- [AIM OF THE EXERCISE] Repeat verbatim the rows between the line holding "pose: elev=37.7 azim=302.0" and the line holding "Dot at: (211, 180)", inclusive.

(Stored records)
## start
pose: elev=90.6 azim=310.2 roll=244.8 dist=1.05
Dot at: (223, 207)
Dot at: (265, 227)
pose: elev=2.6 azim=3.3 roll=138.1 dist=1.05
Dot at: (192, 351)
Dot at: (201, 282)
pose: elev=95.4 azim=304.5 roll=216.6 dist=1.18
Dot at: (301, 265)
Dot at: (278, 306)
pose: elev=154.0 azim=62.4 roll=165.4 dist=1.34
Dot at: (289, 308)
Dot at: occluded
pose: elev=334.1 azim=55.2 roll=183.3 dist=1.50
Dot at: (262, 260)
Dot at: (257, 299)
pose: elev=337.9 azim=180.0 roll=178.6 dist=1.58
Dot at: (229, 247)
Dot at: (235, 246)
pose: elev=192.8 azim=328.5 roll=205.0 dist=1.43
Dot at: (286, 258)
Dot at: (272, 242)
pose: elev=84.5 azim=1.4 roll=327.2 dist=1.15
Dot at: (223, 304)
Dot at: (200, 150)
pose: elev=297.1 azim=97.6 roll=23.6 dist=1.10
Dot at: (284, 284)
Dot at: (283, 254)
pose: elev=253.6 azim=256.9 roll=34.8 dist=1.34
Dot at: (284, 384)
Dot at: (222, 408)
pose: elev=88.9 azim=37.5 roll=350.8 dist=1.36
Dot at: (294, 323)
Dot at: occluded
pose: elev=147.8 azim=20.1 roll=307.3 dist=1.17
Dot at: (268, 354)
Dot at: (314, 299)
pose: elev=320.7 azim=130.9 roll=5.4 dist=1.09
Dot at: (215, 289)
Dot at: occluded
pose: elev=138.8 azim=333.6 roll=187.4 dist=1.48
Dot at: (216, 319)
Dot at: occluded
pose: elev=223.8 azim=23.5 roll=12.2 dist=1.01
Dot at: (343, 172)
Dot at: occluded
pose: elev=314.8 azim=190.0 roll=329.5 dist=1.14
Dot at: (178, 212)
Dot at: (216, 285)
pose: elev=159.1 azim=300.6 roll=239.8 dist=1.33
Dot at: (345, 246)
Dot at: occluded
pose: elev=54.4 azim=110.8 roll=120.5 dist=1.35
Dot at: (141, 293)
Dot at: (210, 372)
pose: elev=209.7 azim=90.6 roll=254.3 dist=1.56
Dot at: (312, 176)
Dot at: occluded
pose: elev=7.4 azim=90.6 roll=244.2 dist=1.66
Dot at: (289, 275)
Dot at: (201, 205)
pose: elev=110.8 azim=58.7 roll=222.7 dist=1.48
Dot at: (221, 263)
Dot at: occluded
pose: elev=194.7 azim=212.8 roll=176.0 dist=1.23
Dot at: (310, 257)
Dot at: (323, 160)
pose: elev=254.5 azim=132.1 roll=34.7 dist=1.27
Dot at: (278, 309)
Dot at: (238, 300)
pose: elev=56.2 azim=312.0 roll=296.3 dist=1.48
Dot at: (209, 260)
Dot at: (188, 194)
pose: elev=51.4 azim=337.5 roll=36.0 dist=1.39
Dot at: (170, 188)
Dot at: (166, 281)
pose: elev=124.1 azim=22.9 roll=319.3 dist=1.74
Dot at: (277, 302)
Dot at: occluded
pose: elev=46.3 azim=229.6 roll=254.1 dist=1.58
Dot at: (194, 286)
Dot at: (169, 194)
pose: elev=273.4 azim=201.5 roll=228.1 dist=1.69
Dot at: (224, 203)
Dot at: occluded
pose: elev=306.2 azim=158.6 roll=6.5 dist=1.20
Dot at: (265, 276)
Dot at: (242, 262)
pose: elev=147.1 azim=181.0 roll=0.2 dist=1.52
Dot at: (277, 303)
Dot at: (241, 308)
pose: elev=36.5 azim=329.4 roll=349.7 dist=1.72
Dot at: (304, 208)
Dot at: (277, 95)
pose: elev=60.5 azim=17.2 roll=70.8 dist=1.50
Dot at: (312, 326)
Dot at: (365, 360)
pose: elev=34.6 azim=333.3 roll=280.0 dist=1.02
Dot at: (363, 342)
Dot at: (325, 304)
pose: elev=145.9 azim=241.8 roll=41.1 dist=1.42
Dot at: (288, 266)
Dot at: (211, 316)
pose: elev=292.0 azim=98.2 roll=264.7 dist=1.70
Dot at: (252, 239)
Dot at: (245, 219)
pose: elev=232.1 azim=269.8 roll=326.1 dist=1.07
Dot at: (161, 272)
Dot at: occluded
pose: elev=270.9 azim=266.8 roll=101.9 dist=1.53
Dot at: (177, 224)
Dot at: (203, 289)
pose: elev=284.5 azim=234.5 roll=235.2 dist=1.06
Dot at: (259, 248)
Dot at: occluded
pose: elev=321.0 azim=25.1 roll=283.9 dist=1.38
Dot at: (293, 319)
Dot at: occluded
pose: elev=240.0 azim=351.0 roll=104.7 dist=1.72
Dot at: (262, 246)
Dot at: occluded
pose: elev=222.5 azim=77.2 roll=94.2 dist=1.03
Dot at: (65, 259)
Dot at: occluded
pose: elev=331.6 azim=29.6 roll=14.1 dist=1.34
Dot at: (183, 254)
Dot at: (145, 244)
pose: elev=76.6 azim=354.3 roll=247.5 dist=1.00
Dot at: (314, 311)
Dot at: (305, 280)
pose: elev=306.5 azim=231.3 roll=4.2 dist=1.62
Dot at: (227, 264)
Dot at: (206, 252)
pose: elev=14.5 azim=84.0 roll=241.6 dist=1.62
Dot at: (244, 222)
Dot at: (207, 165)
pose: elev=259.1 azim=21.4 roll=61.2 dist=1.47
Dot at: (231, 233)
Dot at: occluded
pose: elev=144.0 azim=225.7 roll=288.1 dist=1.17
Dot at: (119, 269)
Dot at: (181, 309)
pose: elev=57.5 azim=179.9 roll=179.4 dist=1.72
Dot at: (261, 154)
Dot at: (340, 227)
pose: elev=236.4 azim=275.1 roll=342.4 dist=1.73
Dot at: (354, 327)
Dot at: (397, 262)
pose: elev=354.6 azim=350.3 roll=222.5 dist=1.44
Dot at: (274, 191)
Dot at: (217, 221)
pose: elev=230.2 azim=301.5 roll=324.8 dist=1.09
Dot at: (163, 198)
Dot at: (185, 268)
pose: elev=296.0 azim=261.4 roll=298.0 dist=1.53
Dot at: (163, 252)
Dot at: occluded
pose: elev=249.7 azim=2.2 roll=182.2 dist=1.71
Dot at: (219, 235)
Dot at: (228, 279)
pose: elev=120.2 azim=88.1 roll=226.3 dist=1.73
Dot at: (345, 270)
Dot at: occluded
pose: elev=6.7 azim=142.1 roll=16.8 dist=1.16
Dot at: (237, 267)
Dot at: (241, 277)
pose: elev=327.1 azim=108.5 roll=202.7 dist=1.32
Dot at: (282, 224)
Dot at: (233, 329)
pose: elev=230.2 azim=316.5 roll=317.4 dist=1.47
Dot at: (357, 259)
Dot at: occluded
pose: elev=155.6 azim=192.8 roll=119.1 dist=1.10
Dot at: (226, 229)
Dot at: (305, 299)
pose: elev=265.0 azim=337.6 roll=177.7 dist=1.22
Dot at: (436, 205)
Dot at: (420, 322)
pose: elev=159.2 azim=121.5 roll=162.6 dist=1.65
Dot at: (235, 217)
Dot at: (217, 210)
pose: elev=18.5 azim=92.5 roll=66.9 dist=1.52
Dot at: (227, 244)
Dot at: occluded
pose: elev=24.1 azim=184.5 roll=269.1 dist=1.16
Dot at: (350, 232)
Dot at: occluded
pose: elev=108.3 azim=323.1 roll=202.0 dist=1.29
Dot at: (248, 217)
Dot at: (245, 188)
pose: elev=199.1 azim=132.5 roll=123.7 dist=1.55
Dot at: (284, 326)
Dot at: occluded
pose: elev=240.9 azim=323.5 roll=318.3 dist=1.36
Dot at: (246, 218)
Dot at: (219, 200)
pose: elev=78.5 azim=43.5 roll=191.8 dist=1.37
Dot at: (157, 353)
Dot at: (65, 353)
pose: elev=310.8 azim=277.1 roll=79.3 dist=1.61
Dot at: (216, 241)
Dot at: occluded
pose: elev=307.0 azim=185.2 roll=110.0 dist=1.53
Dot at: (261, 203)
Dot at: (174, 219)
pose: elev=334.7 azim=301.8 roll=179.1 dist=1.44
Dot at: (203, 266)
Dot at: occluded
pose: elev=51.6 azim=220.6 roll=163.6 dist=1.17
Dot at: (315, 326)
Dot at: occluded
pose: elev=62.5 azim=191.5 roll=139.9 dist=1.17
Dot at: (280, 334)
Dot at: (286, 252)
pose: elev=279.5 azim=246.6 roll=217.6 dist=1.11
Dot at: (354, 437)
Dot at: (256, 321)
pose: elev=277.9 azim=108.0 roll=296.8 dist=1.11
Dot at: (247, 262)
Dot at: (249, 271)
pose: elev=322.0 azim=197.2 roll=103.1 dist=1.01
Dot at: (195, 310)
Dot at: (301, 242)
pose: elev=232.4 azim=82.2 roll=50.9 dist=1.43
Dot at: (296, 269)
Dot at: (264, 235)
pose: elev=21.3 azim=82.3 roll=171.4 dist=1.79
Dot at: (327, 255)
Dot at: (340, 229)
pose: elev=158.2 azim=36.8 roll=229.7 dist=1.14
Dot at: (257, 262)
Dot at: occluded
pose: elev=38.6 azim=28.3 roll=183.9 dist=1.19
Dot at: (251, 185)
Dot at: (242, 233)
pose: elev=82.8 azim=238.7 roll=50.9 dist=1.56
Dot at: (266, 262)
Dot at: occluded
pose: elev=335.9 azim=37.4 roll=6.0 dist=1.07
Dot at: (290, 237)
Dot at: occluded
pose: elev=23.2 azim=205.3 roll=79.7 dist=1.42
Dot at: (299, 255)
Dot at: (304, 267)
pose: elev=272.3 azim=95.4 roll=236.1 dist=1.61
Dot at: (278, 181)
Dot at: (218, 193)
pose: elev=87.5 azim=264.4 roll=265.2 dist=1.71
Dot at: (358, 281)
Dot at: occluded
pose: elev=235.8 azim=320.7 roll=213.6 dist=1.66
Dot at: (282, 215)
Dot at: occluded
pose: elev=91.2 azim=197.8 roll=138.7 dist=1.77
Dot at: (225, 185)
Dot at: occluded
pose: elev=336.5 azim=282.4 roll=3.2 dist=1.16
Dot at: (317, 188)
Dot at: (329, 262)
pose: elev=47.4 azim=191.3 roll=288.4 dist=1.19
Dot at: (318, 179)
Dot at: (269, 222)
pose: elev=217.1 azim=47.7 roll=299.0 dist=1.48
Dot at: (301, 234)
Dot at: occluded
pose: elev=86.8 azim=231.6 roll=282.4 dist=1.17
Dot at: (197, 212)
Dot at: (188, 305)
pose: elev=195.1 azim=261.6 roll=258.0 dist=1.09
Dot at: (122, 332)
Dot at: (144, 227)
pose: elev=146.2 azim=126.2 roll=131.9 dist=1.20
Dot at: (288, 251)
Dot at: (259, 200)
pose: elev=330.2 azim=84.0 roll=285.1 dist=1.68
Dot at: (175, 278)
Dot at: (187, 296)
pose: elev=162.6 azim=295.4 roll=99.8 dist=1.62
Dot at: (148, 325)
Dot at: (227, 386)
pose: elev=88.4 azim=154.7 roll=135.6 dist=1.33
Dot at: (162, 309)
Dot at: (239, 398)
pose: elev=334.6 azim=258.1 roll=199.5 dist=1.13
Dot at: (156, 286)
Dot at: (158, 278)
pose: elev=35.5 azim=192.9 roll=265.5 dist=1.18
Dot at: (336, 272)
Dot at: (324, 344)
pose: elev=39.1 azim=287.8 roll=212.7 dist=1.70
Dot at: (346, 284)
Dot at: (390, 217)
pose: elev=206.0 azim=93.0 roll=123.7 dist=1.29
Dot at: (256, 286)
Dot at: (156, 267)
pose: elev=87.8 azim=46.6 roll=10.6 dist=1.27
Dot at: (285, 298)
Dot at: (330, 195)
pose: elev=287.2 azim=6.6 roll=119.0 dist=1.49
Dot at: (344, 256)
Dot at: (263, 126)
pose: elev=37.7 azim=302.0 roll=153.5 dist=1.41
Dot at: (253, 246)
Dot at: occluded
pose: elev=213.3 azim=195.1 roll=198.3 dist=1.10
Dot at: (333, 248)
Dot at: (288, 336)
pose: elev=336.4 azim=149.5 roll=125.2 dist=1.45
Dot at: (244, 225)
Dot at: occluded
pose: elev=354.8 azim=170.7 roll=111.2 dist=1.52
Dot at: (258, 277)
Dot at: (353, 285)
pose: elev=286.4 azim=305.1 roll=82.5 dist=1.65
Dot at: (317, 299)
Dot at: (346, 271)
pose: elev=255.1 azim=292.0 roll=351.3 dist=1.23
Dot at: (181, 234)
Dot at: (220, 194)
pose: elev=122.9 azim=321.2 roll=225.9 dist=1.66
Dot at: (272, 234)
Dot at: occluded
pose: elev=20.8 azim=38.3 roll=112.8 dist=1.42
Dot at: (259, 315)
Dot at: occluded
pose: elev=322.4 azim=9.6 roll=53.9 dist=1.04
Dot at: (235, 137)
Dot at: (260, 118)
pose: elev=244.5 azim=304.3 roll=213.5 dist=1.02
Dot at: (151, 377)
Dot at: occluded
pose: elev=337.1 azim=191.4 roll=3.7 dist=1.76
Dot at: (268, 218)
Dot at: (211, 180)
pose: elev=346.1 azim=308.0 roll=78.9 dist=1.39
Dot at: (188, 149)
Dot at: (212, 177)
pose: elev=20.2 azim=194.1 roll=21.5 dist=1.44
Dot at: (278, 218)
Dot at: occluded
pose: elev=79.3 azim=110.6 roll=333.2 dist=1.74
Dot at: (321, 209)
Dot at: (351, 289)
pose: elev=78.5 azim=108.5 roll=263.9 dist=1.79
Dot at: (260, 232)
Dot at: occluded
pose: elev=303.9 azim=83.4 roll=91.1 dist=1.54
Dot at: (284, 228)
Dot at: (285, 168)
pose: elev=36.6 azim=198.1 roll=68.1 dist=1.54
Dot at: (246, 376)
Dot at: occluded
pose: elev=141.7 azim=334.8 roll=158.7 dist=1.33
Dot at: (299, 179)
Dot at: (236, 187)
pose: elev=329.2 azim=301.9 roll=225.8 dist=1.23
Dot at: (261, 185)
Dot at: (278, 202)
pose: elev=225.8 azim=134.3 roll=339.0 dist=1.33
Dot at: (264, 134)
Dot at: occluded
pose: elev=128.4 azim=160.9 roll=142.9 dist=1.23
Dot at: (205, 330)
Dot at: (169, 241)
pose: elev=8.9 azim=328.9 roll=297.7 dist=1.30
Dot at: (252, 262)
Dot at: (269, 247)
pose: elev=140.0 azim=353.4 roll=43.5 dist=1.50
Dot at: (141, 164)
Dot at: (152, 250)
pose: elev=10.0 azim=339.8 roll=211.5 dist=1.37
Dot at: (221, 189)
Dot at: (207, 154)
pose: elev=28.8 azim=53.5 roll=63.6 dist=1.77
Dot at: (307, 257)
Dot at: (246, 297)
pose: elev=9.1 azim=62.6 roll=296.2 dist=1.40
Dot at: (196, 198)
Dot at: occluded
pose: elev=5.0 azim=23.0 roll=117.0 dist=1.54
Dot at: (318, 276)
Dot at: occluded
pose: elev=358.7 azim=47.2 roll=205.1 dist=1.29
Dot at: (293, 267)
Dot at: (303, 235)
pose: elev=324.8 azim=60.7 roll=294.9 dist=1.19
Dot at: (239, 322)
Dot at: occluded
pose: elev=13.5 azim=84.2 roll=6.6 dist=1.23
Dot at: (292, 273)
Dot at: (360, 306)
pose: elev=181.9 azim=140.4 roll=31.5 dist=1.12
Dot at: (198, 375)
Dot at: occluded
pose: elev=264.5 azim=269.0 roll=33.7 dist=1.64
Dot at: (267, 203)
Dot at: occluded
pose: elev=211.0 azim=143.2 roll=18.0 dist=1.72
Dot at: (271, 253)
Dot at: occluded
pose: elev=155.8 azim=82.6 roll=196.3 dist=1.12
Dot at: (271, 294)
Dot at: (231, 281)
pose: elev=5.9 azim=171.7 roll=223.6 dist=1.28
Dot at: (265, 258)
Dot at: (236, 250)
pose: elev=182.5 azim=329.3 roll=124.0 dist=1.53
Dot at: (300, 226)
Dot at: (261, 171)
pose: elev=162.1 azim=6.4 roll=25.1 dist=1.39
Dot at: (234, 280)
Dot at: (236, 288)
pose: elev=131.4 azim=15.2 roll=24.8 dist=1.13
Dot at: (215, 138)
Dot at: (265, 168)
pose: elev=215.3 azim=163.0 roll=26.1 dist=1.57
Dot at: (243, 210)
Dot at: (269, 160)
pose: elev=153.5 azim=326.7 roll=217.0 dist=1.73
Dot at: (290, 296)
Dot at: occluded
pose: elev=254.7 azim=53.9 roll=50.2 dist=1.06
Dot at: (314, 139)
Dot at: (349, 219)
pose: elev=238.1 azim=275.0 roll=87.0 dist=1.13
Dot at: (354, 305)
## end
- [CORRECT RESULT]
pose: elev=37.7 azim=302.0 roll=153.5 dist=1.41
Dot at: (253, 246)
Dot at: occluded
pose: elev=213.3 azim=195.1 roll=198.3 dist=1.10
Dot at: (333, 248)
Dot at: (288, 336)
pose: elev=336.4 azim=149.5 roll=125.2 dist=1.45
Dot at: (244, 225)
Dot at: occluded
pose: elev=354.8 azim=170.7 roll=111.2 dist=1.52
Dot at: (258, 277)
Dot at: (353, 285)
pose: elev=286.4 azim=305.1 roll=82.5 dist=1.65
Dot at: (317, 299)
Dot at: (346, 271)
pose: elev=255.1 azim=292.0 roll=351.3 dist=1.23
Dot at: (181, 234)
Dot at: (220, 194)
pose: elev=122.9 azim=321.2 roll=225.9 dist=1.66
Dot at: (272, 234)
Dot at: occluded
pose: elev=20.8 azim=38.3 roll=112.8 dist=1.42
Dot at: (259, 315)
Dot at: occluded
pose: elev=322.4 azim=9.6 roll=53.9 dist=1.04
Dot at: (235, 137)
Dot at: (260, 118)
pose: elev=244.5 azim=304.3 roll=213.5 dist=1.02
Dot at: (151, 377)
Dot at: occluded
pose: elev=337.1 azim=191.4 roll=3.7 dist=1.76
Dot at: (268, 218)
Dot at: (211, 180)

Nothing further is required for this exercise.